Segment Open

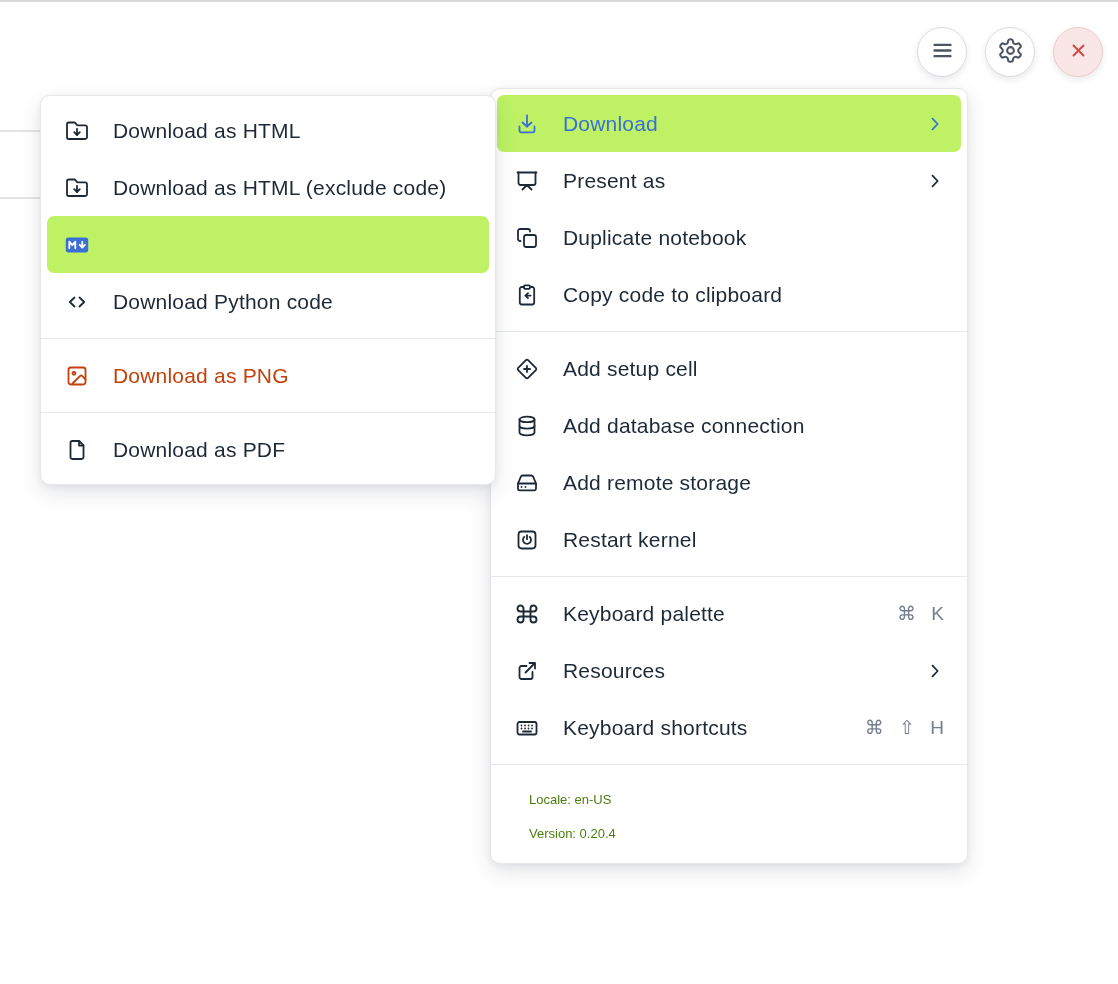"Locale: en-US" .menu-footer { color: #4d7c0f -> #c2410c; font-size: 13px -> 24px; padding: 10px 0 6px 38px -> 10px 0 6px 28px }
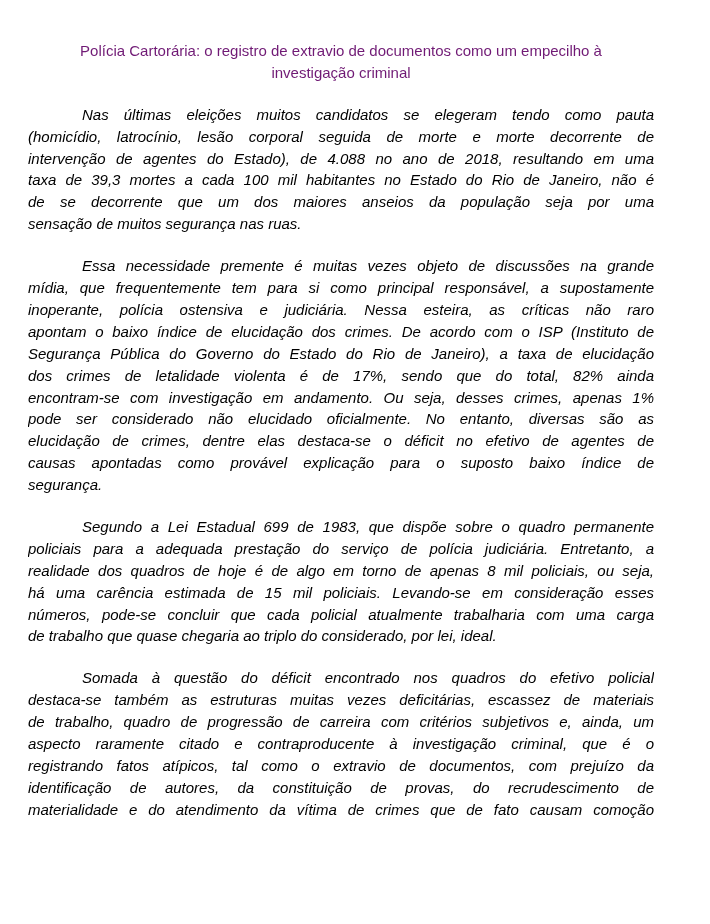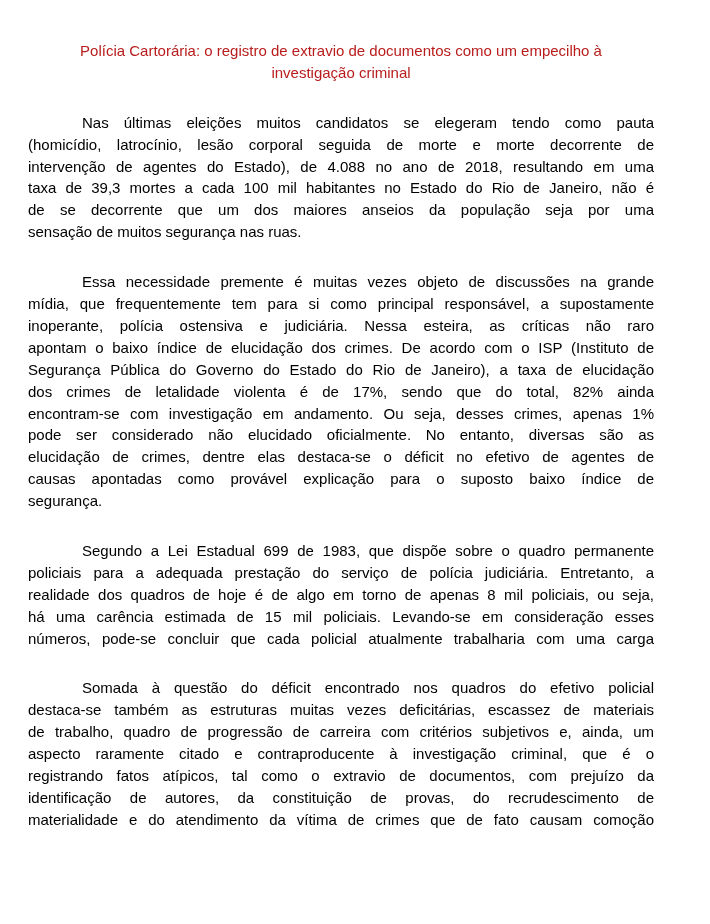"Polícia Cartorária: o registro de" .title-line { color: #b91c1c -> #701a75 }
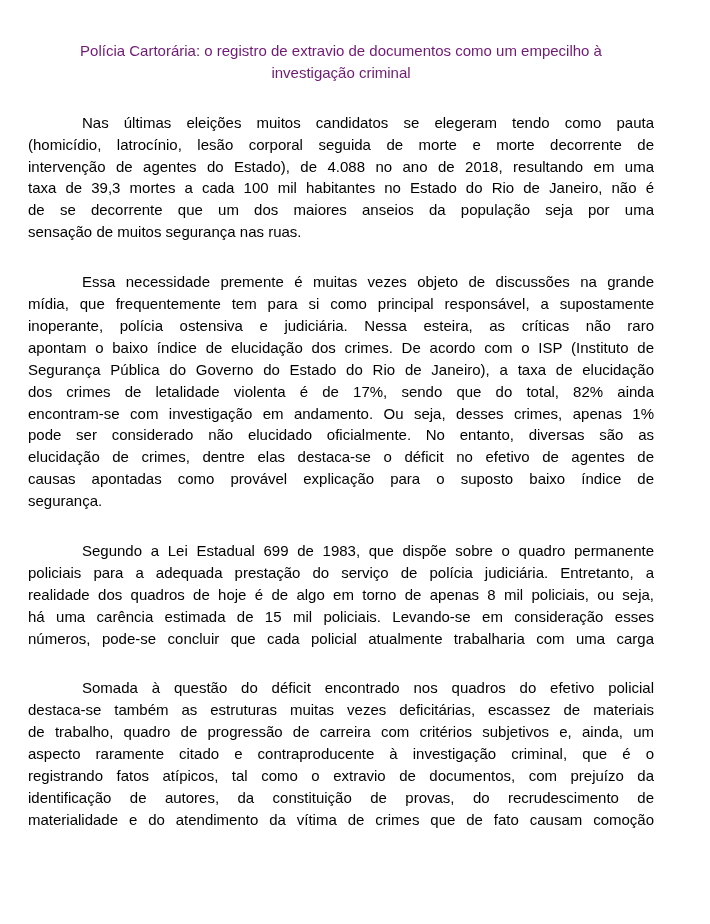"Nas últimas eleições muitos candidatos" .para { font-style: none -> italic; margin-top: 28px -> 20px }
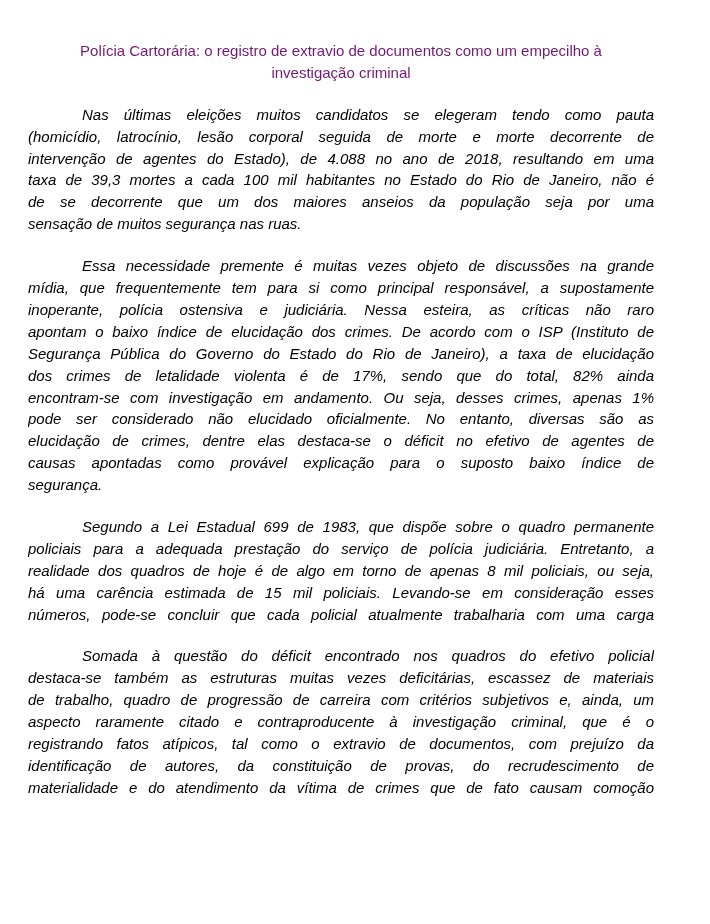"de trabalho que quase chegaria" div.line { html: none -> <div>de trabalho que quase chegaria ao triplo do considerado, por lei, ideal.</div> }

Segment Closed
Segment Open

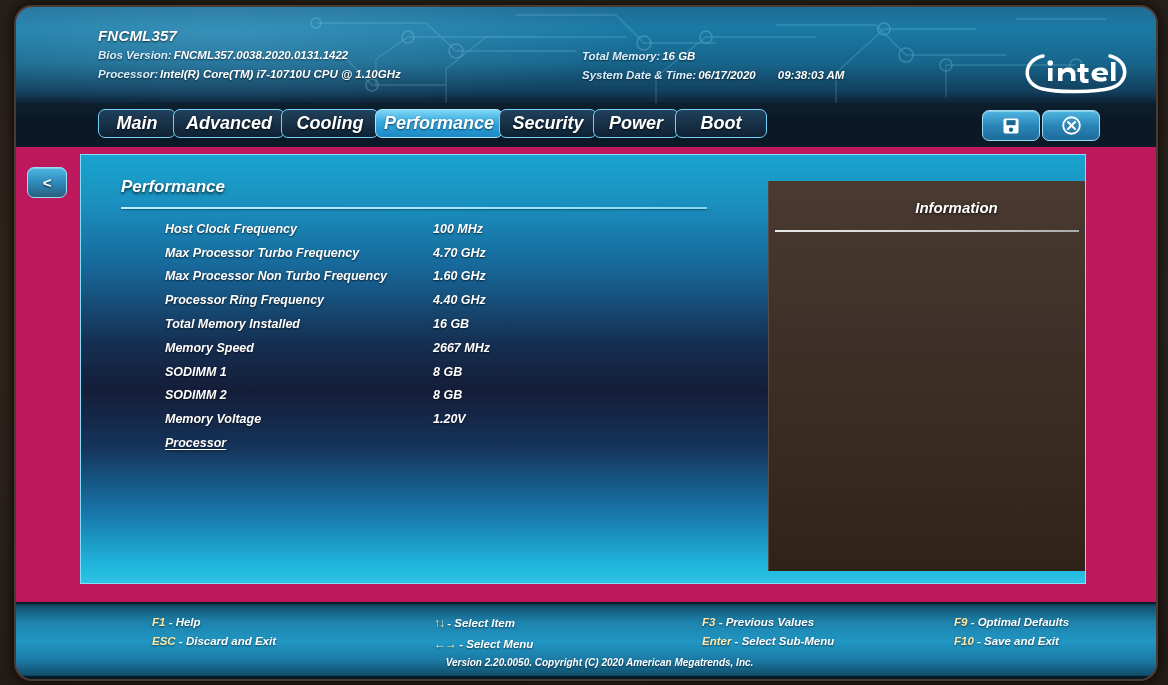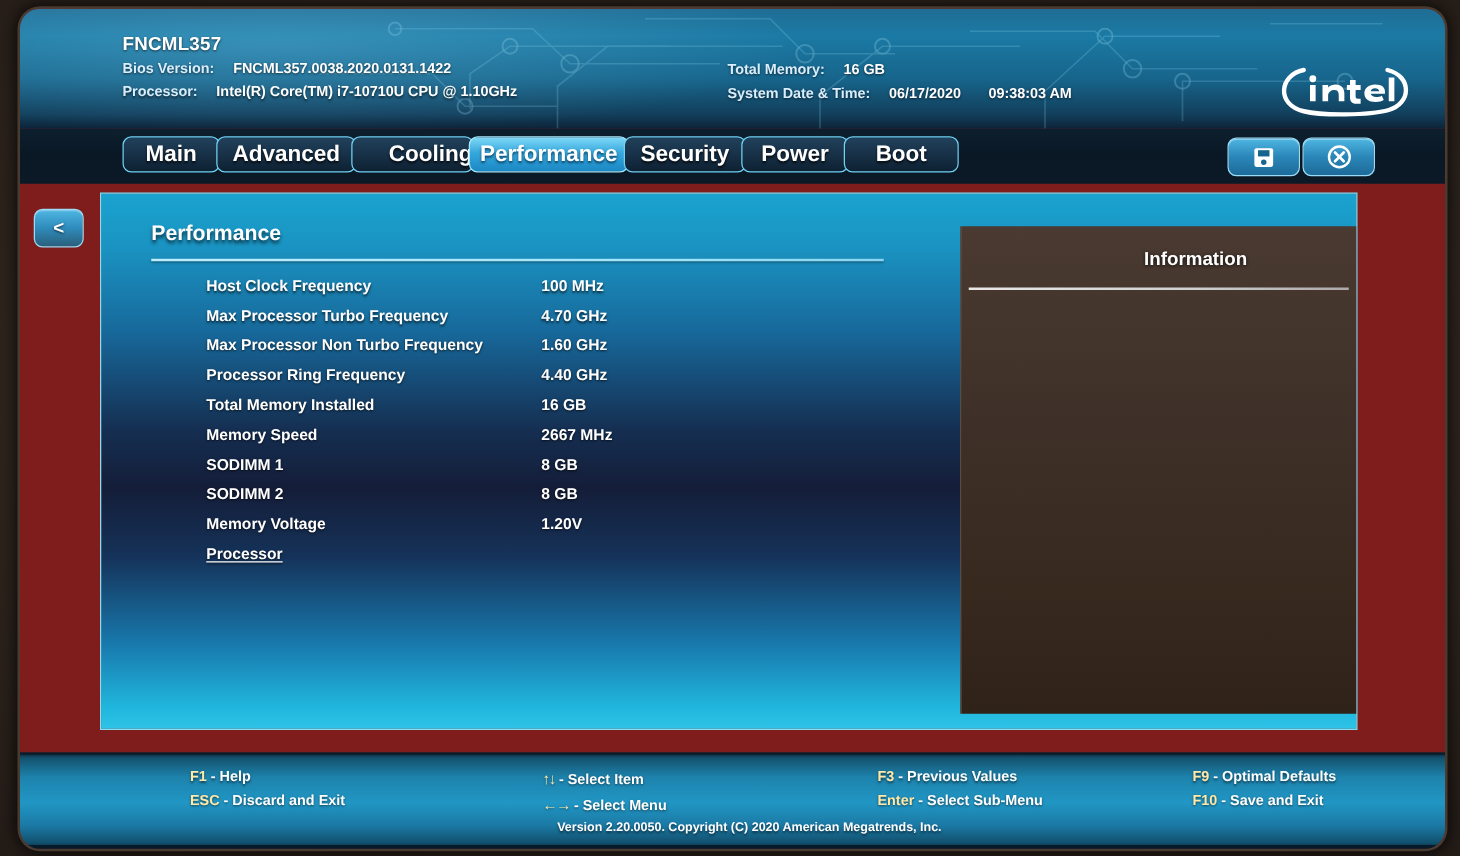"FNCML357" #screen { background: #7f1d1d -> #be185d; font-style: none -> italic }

Segment Closed

Although the records above contain pictures, the copy should not; retype exactly the lines from the one containing "color: #4d7c0f ->" through the one containing "últimas eleições muitos".

"Locale: en-US" .menu-footer { color: #4d7c0f -> #c2410c; font-size: 13px -> 24px; padding: 10px 0 6px 38px -> 10px 0 6px 28px }
"Polícia Cartorária: o registro de" .title-line { color: #b91c1c -> #701a75 }
"Nas últimas eleições muitos candidatos" .para { font-style: none -> italic; margin-top: 28px -> 20px }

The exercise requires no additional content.